Exercise requirements
If a line in the data below holds the word "Right", copy it.

Data provided
***
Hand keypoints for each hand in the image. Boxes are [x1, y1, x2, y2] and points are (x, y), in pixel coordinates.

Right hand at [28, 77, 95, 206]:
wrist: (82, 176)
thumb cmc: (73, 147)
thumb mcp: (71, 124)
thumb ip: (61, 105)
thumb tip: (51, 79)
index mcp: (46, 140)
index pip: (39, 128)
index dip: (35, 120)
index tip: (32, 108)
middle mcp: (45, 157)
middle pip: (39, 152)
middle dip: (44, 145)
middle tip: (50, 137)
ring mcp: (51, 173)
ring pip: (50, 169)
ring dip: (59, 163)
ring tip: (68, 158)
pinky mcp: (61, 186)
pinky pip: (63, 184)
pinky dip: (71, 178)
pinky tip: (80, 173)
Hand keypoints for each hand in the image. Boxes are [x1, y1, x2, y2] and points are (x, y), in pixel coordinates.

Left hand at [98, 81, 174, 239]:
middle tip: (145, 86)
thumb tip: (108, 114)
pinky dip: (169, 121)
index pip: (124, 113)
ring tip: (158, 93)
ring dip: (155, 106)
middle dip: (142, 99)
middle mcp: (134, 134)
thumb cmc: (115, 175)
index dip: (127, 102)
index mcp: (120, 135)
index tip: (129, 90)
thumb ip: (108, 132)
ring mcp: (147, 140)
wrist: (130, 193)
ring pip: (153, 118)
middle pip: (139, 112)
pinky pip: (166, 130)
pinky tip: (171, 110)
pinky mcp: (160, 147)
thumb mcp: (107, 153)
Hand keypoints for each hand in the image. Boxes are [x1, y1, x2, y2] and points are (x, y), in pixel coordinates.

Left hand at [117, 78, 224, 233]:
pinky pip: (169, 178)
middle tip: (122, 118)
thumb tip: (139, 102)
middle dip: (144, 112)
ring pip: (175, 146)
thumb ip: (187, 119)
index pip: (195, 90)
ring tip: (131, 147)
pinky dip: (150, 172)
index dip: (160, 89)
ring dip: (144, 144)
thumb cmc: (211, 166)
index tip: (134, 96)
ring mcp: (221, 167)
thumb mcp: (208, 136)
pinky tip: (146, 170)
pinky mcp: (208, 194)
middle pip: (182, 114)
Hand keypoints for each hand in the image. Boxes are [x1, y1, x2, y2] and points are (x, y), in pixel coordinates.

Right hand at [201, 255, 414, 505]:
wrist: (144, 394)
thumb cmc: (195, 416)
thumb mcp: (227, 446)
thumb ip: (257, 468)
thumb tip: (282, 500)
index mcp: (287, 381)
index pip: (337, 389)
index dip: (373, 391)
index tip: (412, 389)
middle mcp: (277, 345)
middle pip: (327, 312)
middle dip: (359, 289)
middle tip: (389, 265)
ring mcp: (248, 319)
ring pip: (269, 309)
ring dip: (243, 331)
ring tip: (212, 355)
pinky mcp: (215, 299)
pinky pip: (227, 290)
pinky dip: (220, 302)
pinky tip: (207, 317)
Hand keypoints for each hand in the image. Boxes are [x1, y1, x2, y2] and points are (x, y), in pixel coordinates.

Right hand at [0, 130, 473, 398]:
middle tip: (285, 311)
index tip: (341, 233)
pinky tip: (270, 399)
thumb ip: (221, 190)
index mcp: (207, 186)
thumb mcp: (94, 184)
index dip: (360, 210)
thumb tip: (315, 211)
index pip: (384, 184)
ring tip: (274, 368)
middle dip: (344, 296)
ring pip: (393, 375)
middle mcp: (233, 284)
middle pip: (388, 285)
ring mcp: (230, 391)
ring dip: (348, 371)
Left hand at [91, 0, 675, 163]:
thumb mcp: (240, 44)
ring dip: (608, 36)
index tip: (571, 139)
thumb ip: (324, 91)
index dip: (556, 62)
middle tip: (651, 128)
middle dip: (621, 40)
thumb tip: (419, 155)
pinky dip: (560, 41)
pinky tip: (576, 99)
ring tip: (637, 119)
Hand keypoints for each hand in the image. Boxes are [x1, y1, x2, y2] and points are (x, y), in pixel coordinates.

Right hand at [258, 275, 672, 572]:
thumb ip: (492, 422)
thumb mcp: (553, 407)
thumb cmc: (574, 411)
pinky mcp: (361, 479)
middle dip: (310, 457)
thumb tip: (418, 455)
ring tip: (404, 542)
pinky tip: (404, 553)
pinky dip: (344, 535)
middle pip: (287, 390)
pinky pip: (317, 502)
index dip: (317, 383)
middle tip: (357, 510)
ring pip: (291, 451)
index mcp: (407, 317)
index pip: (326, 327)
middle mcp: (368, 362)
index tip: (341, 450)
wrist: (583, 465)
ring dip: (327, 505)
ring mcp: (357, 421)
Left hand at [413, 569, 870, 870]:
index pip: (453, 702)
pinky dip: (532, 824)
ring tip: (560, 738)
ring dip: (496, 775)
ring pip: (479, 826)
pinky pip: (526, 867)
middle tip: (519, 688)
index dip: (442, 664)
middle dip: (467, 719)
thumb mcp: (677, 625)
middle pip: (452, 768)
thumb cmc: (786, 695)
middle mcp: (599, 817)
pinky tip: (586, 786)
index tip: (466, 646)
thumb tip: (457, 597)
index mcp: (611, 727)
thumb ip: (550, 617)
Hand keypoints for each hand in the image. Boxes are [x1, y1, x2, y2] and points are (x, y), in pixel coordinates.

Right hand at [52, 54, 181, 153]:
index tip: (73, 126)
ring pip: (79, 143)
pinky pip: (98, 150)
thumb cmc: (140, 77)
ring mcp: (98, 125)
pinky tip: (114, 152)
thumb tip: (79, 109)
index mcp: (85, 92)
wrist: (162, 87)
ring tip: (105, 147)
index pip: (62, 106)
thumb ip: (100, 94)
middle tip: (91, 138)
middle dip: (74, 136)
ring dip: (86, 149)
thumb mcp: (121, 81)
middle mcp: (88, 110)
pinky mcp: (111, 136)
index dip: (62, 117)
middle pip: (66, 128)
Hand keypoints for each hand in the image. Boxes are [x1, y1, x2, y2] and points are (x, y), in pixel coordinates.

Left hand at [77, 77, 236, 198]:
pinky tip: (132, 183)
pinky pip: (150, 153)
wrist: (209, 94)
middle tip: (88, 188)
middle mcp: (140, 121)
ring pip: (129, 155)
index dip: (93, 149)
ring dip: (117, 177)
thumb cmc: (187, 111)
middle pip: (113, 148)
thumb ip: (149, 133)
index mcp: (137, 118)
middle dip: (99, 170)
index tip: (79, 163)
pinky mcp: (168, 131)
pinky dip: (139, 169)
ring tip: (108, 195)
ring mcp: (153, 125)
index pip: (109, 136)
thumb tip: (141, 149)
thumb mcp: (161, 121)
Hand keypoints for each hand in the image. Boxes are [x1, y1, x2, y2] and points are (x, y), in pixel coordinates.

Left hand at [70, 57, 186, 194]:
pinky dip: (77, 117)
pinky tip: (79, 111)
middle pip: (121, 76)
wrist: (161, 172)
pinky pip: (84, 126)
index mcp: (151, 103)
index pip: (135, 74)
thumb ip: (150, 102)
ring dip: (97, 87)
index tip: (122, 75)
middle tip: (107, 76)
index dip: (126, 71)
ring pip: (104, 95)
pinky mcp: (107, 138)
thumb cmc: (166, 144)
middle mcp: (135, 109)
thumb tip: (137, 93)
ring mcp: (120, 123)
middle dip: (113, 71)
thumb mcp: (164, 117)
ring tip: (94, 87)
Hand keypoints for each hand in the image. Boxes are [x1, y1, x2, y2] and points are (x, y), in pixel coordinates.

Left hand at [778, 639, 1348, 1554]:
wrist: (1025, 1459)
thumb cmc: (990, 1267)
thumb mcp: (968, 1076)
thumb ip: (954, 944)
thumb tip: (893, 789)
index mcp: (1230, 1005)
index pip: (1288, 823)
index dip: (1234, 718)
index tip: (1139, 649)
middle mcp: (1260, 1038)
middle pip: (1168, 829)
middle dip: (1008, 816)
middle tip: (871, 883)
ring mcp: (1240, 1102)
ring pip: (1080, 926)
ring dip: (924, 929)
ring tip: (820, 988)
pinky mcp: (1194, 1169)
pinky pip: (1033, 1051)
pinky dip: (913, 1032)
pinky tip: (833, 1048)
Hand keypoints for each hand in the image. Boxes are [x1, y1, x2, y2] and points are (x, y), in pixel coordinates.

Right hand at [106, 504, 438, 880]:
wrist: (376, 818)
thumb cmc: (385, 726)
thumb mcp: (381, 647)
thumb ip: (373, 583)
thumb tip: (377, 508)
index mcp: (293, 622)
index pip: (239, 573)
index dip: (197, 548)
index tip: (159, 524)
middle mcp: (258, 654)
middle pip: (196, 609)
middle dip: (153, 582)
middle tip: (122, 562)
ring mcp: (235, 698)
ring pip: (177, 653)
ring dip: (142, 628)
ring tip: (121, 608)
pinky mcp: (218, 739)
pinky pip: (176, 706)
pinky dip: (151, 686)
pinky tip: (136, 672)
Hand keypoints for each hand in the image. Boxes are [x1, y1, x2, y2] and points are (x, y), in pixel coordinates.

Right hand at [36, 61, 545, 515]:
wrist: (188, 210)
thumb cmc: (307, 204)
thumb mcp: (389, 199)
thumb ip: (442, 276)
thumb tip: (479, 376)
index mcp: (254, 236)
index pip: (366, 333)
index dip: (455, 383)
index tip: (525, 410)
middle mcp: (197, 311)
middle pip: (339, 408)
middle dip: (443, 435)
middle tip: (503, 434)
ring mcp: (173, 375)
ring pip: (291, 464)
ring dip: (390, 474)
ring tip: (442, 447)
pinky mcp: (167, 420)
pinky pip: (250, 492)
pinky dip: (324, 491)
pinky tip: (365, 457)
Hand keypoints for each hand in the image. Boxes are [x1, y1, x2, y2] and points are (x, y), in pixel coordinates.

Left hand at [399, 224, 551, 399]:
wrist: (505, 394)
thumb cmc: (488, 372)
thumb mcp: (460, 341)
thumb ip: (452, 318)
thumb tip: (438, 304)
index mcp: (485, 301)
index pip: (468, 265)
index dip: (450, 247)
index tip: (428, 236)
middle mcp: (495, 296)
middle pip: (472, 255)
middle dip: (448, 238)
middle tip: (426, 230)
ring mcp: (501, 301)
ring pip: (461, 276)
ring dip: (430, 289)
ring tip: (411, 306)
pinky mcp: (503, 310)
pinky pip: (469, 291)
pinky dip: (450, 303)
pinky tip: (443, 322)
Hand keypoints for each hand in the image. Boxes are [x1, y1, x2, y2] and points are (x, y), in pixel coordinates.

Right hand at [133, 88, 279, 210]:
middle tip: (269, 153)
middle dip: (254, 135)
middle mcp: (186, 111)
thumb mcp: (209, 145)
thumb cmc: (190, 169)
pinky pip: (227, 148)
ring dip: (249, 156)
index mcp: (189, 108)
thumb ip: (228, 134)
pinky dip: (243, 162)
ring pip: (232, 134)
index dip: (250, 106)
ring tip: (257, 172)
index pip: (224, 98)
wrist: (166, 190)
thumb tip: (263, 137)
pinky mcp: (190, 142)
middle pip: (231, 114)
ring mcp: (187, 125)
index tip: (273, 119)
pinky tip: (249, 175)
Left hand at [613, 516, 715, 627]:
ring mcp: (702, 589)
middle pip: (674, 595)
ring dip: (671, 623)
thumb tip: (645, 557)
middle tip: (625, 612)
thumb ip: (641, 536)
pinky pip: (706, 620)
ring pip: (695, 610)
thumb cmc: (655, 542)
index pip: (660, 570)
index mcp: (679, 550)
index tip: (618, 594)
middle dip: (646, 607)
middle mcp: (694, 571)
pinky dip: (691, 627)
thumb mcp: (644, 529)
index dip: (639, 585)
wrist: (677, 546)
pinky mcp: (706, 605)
***
Solution to the exercise
Right hand at [28, 77, 95, 206]:
Right hand at [201, 255, 414, 505]:
Right hand at [0, 130, 473, 398]:
Right hand at [258, 275, 672, 572]:
Right hand at [52, 54, 181, 153]:
Right hand at [106, 504, 438, 880]:
Right hand at [36, 61, 545, 515]:
Right hand at [133, 88, 279, 210]:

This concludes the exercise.